Author: Marc Greenberg, Director Technical Marketing

[image] Marc Greenberg

There are two types of DRAM chips commonly used in embedded systems. PC DRAM chips are the DDR1, DDR2 or DDR3 parts that are used in almost all PCs and servers. Low-Power DRAM chips are the LPDDR1 and LPDDR2 parts used most often in cellphones and portable applications.

PC DRAM often is the lowest cost DRAM memory and often finds its way into consumer products, even though in many cases it's not technically ideal for that purpose.

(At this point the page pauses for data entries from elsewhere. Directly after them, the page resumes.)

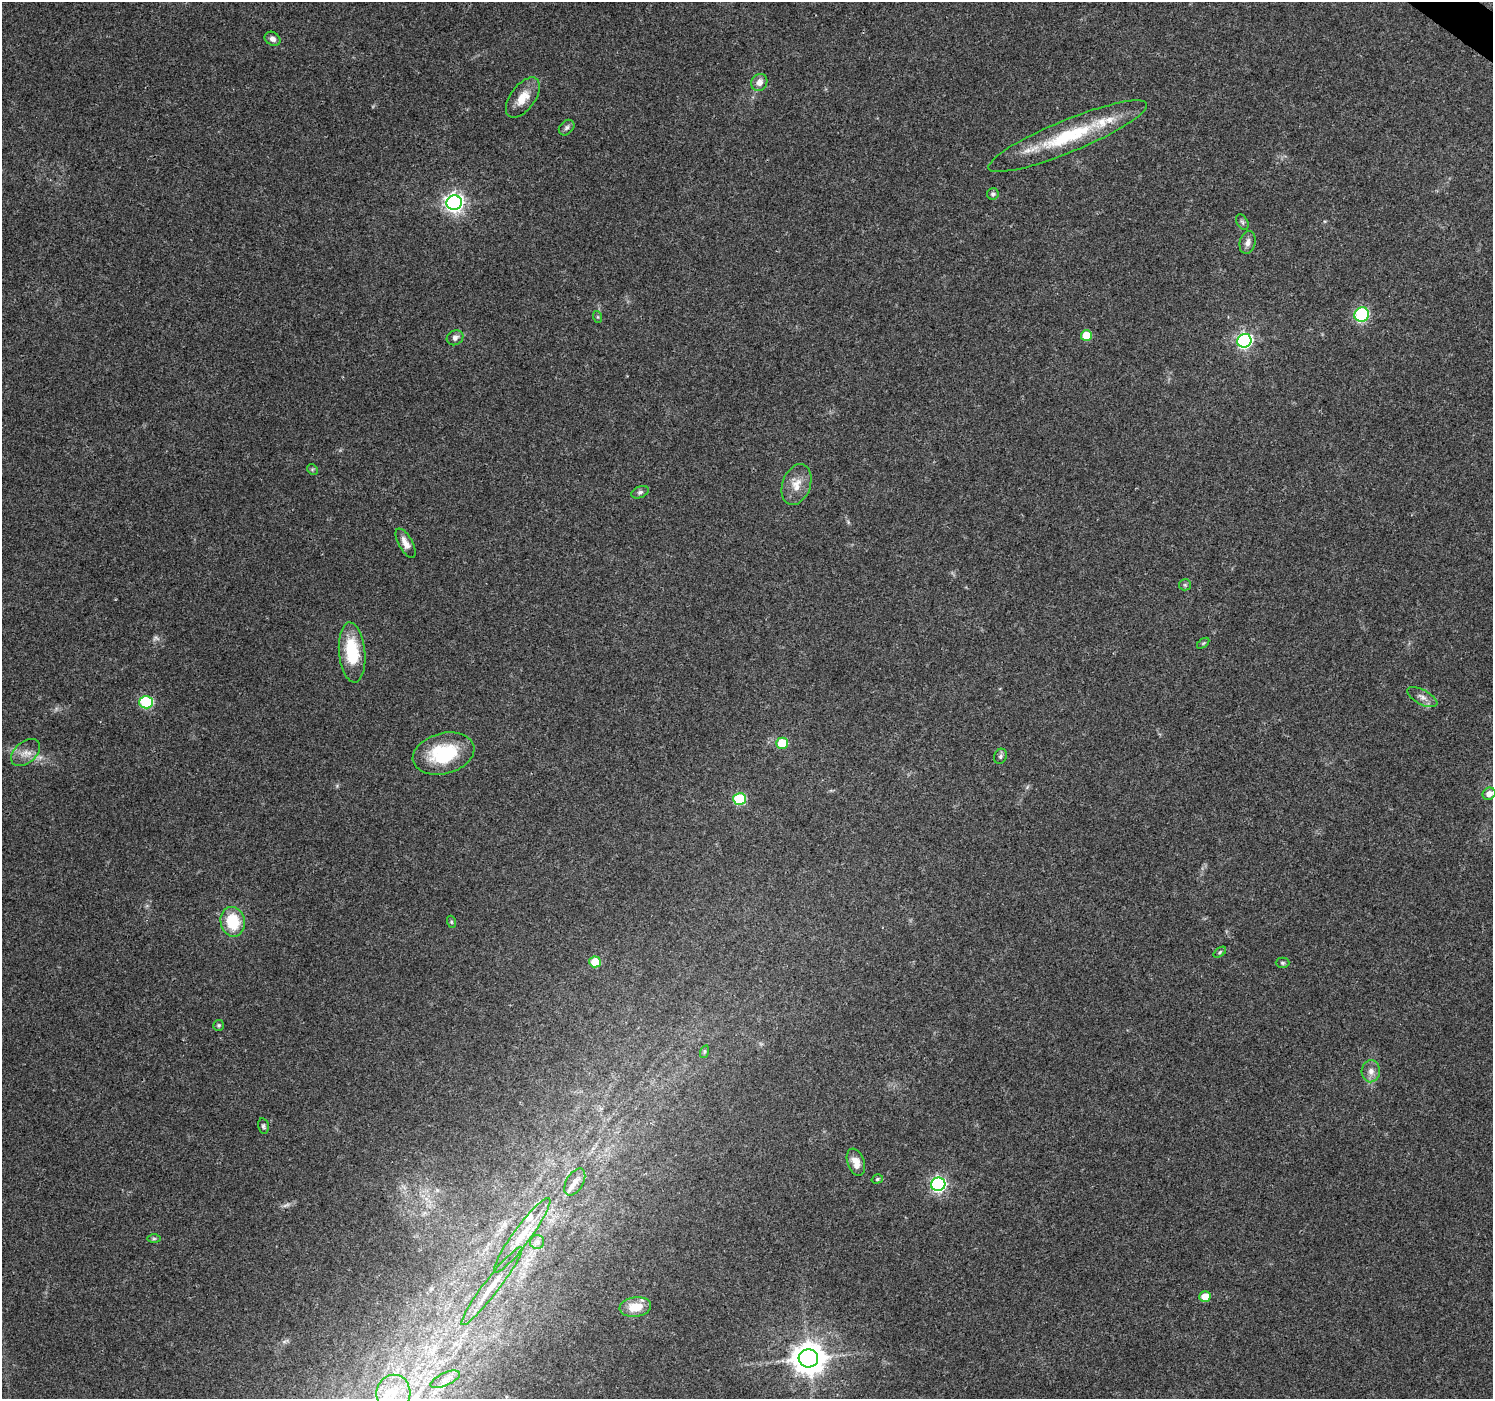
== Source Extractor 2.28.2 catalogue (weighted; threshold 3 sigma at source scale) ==
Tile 10 of 4 x 4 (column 2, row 3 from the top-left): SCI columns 1499-2989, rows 1642-3038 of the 5972 x 6010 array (HDU 1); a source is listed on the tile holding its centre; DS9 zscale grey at full resolution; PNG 1495 x 1401 px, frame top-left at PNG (2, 2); each listed source drawn as its Kron ellipse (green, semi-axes under 4 px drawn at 4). Shown black and unused: <1% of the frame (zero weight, under 3 of 4 exposures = <1% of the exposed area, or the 3 px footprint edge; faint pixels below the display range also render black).
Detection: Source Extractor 2.28.2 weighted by HDU 2 'WHT'; one run over the whole footprint, this tile lists its part. Background 0.0748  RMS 0.0045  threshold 0.0201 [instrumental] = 3 sigma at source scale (4.5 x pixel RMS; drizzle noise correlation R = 1.50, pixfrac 1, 0.0396/0.0396 arcsec/px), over >= 5 px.
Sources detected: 56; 2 too faint to see at this stretch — neither listed nor drawn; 3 inside a brighter listed object's ellipse — not listed separately; the other 51 listed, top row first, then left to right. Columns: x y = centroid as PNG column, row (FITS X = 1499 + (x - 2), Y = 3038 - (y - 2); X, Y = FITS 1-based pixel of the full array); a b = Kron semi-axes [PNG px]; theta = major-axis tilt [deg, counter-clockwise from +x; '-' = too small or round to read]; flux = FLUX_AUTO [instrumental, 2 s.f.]
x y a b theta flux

Low-Power DRAM is often a better technical fit for embedded-type applications and a requirement for low-power applications, however, Low-Power DRAM often comes at a higher cost than PC DRAM. Although LPDDR2 has recently been introduced into the marketplace, the mainstream Low-Power DRAM today is LPDDR1 and it has been 6 years since its introduction. The standard voltage of DDR3 and new low-voltage variants of PC DRAM even offer lower voltage operation than LPDDR1. One of the questions I am often asked is, could you be better off with PC DRAM for low-power embedded applications?

First Principle:
In this article, let's look at the supply voltage of the different memory types. Reducing supply voltage is one of the surest ways of reducing power consumption, as Power (P) is the product of Current (I) and Voltage (V), (P=I*V). In fact if we take the gross assumption that the losses in a memory can be modeled as resistive (R) losses, and since I=V/R, then Power is proportional to V²/R.